Os IGNORANTES, que acham saber tudo, privam -se de um dos maiores prazeres da vida: APRENDER.

How Stable and Consistent Is Your Instrument?

 

 
A Brief Look at Reliability
 
This web page was designed to provide you with basic information on an important characteristic of a good measurement instrument: reliability. Prior to starting any research project, it is important to determine how you are going to measure a particular phenomena. This process of measurement is important because it allows you to know whether you are on the right track and whether you are measuring what you intend to measure. Both reliability and validity are essential for good measurement, because they are your first line of defense against forming inaccurate conclusions (i.e., incorrectly accepting or rejecting your research hypotheses). Although this tutorial will only address general issues of reliability, you can access more detailed information by clicking on the words or titles that are highlighted.
 
What is Reliability?
I am sure you are familiar with terms such as consistency, predictability, dependability, stablity, and repeatability. Well, these are the terms that come to mind when we talk about reliability. Broadly defined, reliability of a measurement refers to the consistency or repeatability of the measurement of some phenomena.

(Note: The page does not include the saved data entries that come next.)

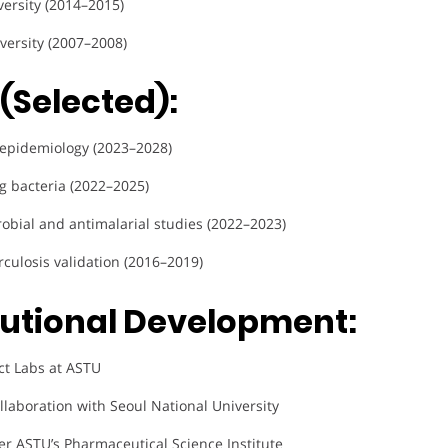
versity (2014–2015)
versity (2007–2008)
(Selected):
 epidemiology (2023–2028)
ng bacteria (2022–2025)
crobial and antimalarial studies (2022–2023)
rculosis validation (2016–2019)
tutional Development:
ct Labs at ASTU
ollaboration with Seoul National University
r ASTU’s Pharmaceutical Science Institute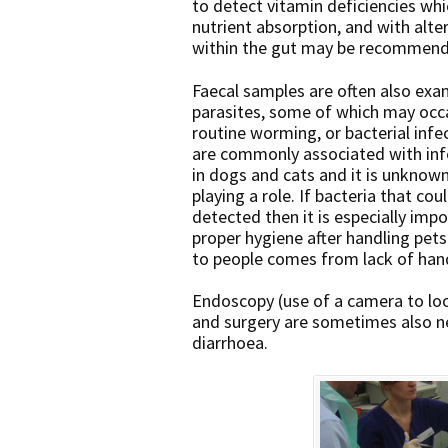
to detect vitamin deficiencies wh
nutrient absorption, and with alter
within the gut may be recommen
Faecal samples are often also ex
parasites, some of which may occa
routine worming, or bacterial inf
are commonly associated with inf
in dogs and cats and it is unknow
playing a role. If bacteria that co
detected then it is especially imp
proper hygiene after handling pets
to people comes from lack of han
Endoscopy (use of a camera to loo
and surgery are sometimes also n
diarrhoea.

If a measurement instrument is reliable, that means the instrument can measure the same thing more than once or using more than one method and yield the same result. When we speak of reliability, we are not speaking of individuals, we are actually talking about scores.
The observed score is one of the major components of reliability. The observed score is just that, the score you would observe in a research setting. The observed score comprised of a true score and an error score. The true score is a theoretical concept. Why is it theoretical? Because there is no way to really know what the true score is (unless you're God). The true score reflects the true value of a variable. The error score is the reason why the observed is different from the true score. The error score is further broken down into method (or systematic) error and trait (or random) error. Method error refers to anything that causes a difference between the observed score and true score due to the testing situation. For example, any type of disruption (loud music, talking, traffic) that occurs while students are taking a test may cause the students to become distracted and may affect their scores on the test. On the other hand, trait error is caused by any factors related to the characteristic of the person taking the test that may randomly affect measurement. An example of trait error at work is when individuals are tired, hungry, or unmotivated. These characteristics can affect their performance on a test, making the scores seem worse than they would be if the individuals were alert, well-fed, or motivated.
Reliability can be viewed as the ratio of the true score over the true score plus the error score, or:
true score

true score + error score
 
Okay, now that you know what reliability is and what its components are, you're probably wondering how to achieve reliability. Simply put, the degree of reliability can be increased by decreasing the error score. So, if you want a reliable instrument, you must decrease the error.
As previously stated, you can never know the actual true score of a measurement. Therefore, it is important to note that reliability cannot be calculated; it can only be estimated. The best way to estimate reliability is to measure the degree of correlation between the different forms of a measurement. The higher the correlation, the higher the reliability.
 
3 Aspects of Reliability
Before going on to the types of reliability, I must briefly review 3 major aspects of reliability: equivalence, stability, and homogeneity. Equivalence refers to the degree of agreement between 2 or more measures administered nearly at the same time. In order for stability to occur, a distinction must be made between the repeatability of the measurement and that of the phenomena being measured. This is achieved by employing two raters. Lastly, homogeneity deals with assessing how well the different items in a measure seem to reflect the attribute one is trying to measure. The emphasis here is on internal relationships, or internal consistency.
 
Types of Reliability
Now back to the different types of reliability. The first type of reliability is parallel forms reliability. This is a measure of equivalence, and it involves administering two different forms to the same group of people and obtaining a correlation between the two forms. The higher the correlation between the two forms, the more equivalent the forms.
The second type of reliability, test-retest reliability, is a measure of stability which examines reliability over time. The easiest way to measure stability is to administer the same test at two different points in time (to the same group of people, of course) and obtain a correlation between the two tests. The problem with test-retest reliability is the amount of time you wait between testings. The longer you wait, the lower your estimation of reliability.
Finally, the third type of reliability is inter-rater reliability, a measure of homogeneity. With inter-rater reliability, two people rate a behavior, object, or phenomenon and determine the amount of agreement between them. To determine inter-rater reliability, you take the number of agreements and divide them by the number of total observations.
 
The Relationship Between Reliability and Validity
The relationship between reliability and validity is a simple one to understand: a measurement can be reliable, but not valid. However, a measurement must first be reliable before it can be valid. Thus reliability is a necessary, but not sufficient, condition of validity. In other words, a measurement may consistently assess a phenomena (or outcome), but unless that measurement tests what you want it to, it is not valid.
Remember: When designing a research project, it is important that your measurements are both reliable and valid. If they aren't, then your instruments are basically useless and you decrease your chances of accurately measuring what you intended to measure.